**WORK REQUEST**
Where in the records does the word "futuro" occur? Copy each line in which it does.

Extracted page text data

☆ ☆ ☆ ☆ ☆

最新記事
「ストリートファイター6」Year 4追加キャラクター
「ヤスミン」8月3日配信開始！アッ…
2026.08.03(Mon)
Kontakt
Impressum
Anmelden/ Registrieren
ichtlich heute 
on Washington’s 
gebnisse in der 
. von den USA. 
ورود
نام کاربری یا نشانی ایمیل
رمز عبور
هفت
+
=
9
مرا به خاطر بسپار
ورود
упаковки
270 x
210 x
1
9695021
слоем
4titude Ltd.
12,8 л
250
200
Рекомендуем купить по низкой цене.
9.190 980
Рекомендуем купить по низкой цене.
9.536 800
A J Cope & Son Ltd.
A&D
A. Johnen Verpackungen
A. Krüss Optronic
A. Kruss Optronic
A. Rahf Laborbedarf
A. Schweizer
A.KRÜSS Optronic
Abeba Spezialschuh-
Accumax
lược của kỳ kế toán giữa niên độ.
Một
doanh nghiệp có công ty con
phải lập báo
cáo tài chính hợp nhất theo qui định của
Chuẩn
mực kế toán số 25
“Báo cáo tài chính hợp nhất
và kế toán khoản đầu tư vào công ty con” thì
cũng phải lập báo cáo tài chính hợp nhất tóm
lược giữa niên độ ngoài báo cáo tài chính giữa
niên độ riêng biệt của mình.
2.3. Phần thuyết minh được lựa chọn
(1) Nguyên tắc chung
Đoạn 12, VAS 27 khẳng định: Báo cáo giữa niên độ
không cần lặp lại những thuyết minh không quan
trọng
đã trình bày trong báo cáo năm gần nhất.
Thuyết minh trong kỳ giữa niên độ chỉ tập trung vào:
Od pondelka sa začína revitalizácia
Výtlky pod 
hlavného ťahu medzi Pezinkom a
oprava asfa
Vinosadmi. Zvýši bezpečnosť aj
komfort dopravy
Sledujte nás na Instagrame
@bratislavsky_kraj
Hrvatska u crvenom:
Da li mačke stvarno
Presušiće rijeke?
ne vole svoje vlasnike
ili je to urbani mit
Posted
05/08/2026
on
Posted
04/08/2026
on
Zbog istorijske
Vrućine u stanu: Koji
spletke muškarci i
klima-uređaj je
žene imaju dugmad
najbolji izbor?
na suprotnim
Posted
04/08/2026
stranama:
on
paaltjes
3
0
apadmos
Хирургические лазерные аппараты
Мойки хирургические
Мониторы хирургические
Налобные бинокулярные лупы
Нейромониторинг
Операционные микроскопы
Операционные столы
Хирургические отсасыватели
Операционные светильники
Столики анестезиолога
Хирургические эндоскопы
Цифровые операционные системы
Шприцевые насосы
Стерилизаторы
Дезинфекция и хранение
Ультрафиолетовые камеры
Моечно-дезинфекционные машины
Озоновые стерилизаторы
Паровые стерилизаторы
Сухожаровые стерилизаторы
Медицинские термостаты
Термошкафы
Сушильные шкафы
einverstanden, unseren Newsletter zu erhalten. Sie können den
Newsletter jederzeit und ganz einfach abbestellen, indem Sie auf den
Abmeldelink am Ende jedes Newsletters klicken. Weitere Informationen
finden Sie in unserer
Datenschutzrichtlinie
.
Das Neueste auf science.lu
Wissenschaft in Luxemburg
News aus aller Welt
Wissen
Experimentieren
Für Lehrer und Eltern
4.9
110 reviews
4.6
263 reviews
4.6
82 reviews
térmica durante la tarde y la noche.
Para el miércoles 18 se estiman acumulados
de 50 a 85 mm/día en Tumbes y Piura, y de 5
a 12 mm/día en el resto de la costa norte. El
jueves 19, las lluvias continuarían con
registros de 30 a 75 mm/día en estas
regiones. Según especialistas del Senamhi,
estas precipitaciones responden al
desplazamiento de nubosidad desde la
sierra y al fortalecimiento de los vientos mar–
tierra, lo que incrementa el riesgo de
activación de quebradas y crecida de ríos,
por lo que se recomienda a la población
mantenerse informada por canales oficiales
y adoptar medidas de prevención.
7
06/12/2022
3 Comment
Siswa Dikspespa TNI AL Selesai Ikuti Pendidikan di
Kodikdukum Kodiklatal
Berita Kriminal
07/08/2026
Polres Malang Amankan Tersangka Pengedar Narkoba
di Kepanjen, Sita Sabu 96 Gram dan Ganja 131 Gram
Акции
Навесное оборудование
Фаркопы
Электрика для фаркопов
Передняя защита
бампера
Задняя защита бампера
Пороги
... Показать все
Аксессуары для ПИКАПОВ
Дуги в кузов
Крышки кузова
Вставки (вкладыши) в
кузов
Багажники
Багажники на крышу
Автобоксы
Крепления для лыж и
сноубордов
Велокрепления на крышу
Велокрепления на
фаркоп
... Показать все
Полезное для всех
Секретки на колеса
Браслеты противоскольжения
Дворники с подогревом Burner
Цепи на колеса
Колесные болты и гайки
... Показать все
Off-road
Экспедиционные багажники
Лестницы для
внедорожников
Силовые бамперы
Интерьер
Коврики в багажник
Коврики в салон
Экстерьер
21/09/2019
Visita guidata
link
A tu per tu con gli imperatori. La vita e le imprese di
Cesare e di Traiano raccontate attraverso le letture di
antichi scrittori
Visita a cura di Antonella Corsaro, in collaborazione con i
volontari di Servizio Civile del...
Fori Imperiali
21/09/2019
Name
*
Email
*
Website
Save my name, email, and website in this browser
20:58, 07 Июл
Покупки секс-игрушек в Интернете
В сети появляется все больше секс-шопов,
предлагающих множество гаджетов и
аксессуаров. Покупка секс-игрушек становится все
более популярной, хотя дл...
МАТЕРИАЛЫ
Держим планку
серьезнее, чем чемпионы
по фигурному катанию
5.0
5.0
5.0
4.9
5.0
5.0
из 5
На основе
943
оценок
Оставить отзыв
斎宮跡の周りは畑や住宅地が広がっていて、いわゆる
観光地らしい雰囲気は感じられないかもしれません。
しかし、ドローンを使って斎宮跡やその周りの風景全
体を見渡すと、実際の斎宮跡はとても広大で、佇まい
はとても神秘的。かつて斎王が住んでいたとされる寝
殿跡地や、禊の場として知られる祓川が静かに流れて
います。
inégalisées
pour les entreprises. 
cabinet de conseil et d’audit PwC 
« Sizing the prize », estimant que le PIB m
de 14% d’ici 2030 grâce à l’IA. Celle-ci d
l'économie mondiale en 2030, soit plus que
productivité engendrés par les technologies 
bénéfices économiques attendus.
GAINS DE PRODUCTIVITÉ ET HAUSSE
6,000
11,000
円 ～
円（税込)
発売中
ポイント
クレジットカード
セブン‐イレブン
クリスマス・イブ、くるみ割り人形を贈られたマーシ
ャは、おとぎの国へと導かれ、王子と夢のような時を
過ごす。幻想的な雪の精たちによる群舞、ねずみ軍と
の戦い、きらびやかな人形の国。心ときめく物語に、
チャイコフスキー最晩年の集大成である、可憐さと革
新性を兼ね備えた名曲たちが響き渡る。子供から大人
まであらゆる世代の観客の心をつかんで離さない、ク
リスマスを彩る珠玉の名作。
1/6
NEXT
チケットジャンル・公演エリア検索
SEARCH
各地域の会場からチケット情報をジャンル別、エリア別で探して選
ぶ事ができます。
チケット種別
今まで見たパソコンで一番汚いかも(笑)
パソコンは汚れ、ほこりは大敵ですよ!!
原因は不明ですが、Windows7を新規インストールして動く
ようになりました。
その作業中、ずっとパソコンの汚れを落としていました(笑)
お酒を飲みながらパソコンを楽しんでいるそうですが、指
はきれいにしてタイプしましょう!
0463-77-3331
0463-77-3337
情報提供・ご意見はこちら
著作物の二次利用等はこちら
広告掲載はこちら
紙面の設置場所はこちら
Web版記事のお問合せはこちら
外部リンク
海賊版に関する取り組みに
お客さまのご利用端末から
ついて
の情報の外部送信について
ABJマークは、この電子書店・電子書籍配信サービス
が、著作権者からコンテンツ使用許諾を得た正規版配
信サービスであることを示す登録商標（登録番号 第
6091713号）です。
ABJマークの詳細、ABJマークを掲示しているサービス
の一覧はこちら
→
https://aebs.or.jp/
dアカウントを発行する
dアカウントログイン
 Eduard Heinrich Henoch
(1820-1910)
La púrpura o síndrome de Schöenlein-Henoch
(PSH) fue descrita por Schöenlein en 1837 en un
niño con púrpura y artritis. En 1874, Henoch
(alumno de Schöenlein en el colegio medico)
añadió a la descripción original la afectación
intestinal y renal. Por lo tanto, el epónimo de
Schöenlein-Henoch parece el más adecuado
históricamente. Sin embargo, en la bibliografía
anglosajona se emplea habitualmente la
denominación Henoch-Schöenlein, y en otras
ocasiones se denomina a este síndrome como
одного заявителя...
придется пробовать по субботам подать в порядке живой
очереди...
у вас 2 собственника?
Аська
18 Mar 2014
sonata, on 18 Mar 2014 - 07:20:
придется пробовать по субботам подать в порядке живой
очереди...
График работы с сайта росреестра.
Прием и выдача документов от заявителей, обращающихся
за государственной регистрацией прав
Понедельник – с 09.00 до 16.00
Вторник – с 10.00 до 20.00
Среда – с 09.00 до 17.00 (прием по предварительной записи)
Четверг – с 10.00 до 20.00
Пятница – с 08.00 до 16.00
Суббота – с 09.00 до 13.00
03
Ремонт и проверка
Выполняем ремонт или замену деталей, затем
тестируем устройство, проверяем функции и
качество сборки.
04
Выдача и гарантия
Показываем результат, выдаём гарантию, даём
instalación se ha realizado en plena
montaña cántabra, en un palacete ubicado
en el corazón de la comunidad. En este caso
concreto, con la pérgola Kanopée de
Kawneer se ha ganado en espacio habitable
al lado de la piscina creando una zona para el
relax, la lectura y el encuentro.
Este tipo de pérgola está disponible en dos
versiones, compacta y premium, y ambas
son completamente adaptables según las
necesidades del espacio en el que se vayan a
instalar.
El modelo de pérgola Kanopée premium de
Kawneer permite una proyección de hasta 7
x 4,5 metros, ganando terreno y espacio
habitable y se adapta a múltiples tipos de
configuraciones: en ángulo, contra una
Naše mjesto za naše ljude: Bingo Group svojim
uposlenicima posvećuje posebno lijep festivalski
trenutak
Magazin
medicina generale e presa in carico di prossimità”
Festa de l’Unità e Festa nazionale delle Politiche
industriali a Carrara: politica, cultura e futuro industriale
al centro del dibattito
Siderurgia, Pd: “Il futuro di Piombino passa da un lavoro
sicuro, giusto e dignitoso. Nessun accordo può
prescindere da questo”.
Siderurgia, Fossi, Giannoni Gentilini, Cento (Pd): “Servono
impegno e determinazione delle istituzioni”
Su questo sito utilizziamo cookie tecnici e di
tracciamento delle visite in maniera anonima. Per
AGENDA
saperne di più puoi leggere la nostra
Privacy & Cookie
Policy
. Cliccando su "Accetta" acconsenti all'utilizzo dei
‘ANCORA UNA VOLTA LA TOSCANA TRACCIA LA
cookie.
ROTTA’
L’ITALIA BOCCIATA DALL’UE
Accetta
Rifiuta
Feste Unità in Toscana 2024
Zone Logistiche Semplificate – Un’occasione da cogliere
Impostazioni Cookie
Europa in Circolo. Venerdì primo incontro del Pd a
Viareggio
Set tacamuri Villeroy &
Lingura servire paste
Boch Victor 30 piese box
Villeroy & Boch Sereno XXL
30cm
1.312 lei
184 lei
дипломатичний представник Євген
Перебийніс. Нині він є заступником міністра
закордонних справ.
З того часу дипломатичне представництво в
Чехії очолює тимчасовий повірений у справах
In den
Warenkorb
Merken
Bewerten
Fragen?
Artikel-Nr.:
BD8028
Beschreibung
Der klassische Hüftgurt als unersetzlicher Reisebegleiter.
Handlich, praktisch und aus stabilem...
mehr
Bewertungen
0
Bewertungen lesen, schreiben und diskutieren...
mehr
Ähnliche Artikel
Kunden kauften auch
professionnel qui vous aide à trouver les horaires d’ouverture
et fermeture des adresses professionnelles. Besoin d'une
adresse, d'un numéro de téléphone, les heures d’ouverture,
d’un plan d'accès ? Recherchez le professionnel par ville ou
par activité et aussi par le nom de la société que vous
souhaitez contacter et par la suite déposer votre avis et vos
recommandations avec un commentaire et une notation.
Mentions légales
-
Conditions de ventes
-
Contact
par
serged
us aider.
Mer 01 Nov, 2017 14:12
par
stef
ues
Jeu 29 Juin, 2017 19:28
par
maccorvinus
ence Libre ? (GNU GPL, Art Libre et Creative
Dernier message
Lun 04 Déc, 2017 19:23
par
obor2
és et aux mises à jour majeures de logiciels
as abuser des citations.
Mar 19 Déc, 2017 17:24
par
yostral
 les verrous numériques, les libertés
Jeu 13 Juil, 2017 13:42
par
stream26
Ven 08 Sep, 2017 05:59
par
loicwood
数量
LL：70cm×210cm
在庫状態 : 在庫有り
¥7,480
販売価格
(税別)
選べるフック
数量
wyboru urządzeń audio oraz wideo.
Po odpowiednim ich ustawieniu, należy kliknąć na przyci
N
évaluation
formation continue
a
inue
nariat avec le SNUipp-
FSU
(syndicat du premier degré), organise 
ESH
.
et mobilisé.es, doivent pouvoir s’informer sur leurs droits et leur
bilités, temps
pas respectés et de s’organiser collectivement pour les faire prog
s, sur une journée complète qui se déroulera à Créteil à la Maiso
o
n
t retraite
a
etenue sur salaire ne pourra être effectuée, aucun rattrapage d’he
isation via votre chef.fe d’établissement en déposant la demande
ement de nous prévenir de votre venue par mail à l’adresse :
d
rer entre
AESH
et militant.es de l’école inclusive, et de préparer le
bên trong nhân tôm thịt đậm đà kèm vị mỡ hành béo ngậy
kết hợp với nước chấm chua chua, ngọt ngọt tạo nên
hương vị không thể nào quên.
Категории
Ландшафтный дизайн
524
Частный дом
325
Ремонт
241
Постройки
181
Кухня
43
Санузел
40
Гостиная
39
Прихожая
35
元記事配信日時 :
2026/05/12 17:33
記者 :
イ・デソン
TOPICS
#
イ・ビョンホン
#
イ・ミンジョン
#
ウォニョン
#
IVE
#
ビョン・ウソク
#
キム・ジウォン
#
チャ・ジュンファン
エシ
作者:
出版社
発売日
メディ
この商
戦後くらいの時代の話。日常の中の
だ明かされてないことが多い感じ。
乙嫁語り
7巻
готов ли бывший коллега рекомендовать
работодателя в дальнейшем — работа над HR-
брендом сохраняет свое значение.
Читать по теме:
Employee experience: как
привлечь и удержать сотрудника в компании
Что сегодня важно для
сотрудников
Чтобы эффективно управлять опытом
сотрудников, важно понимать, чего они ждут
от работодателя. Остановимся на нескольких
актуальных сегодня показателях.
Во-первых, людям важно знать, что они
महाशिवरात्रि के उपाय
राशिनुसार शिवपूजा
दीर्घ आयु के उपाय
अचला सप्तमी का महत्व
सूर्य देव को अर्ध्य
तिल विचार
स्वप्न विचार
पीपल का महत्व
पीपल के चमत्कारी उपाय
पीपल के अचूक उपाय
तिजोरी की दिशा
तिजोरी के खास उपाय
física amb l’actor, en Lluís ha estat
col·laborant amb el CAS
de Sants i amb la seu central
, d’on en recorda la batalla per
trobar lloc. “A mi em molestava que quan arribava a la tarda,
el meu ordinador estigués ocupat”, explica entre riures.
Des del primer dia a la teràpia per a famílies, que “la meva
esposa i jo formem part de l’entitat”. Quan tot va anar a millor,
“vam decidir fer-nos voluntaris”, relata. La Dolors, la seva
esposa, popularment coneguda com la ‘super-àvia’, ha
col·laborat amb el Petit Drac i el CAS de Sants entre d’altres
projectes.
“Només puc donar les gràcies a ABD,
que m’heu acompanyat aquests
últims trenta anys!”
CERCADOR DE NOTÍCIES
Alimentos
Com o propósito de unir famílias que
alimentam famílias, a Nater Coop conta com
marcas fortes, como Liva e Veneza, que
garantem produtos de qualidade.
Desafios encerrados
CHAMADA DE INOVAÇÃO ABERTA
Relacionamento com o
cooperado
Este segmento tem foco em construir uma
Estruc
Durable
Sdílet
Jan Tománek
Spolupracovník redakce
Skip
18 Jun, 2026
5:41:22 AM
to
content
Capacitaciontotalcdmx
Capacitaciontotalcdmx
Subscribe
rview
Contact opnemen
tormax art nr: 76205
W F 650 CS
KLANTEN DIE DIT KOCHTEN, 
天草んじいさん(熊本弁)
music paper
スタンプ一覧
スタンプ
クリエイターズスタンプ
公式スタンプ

☆ ☆ ☆ ☆ ☆

**ANSWER FOR THIS EXERCISE**
industriali a Carrara: politica, cultura e futuro industriale
Siderurgia, Pd: “Il futuro di Piombino passa da un lavoro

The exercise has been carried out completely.